Suren Thiru, BCC Head of Economics

European Commission data adequacy ruling welcomed

BCC Co-Executive Director Hannah Essex, British Chambers of Commerce Co-Exectutive Direct, commented on the decision by the European Commission to grant the UK data adequacy. “With the free flow of data critical to their operations, businesses will be greatly relieved at the granting of data adequacy which removes a costly cliff edge at a time when many are already struggling due to the pandemic and post-Brexit trading conditions. “However, it should not distract from the need to address the many practical difficulties that are currently stifling trade between us. More needs to be done to fix these problems otherwise many firms may simply give up on doing business with the EU. “This should include pushing back the dates for introducing additional scientific checks on animal and plant goods from April and full customs checks on imports from July, and increasing the support available for businesses who need time to adapt to the new trading conditions.”

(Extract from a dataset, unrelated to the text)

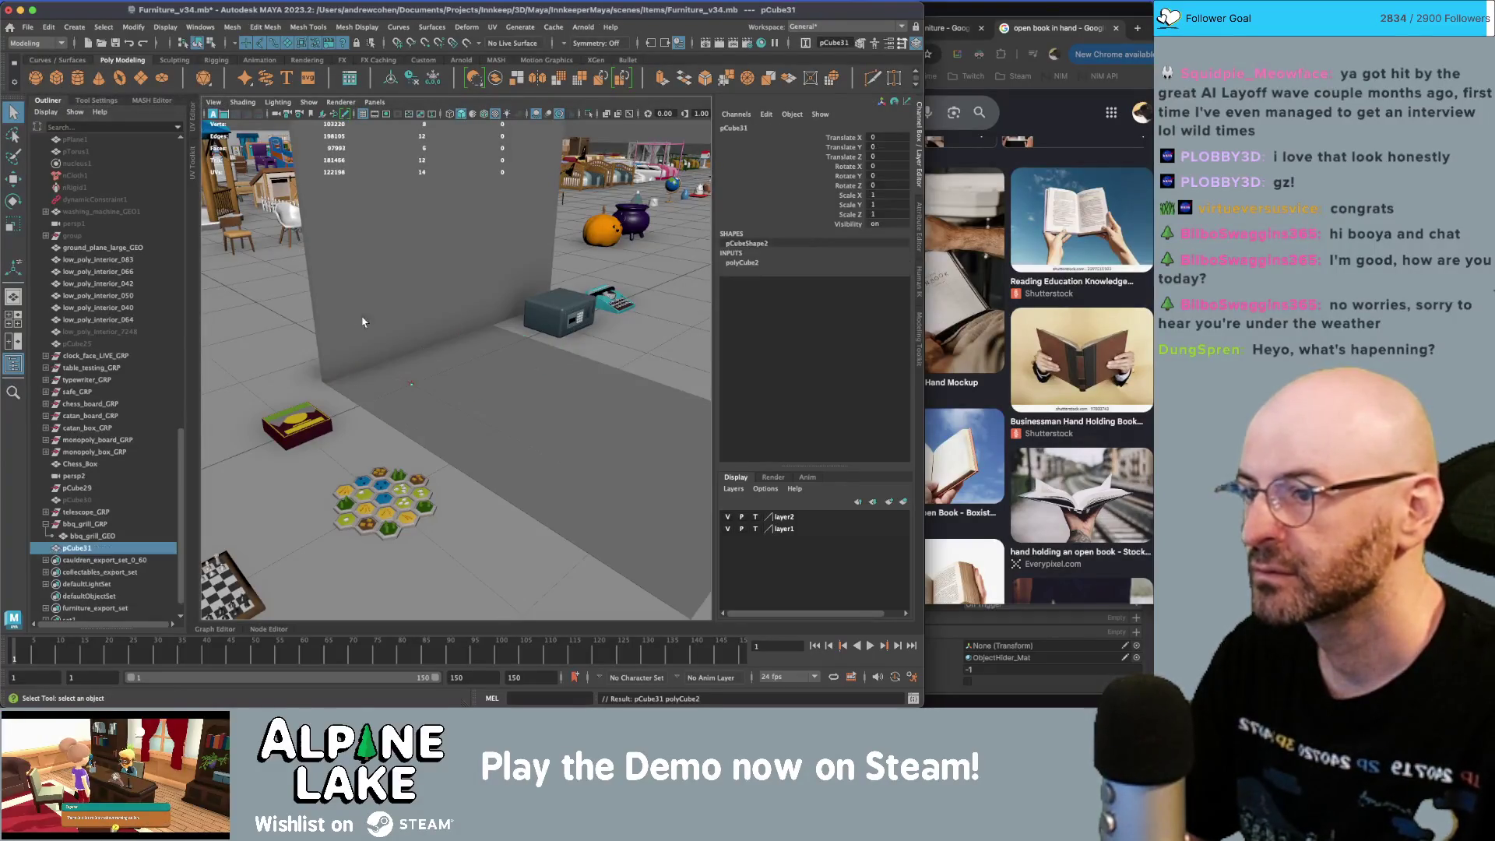
pyautogui.press('r')
pyautogui.moveTo(411, 383); pyautogui.dragTo(427, 383)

Delay to business rates review

Suren Thiru, BCC Head of Economics, commented on the delay to HM Treasury’s Fundamental Review of Business Rates until autumn. “Delivering fundamental change to this longstanding drag anchor on business has become only more pressing in light of Covid-19. “Delay in reforming a broken system will hamper any recovery by exacerbating business cash flow concerns as part of the fixed cost base that firms can do little to push downward. “The delay in the review underscores the need to urgently extend business rates relief for retail, hospitality and leisure and provide rates relief to all firms whose ability to generate revenues are severely impaired by the pandemic.”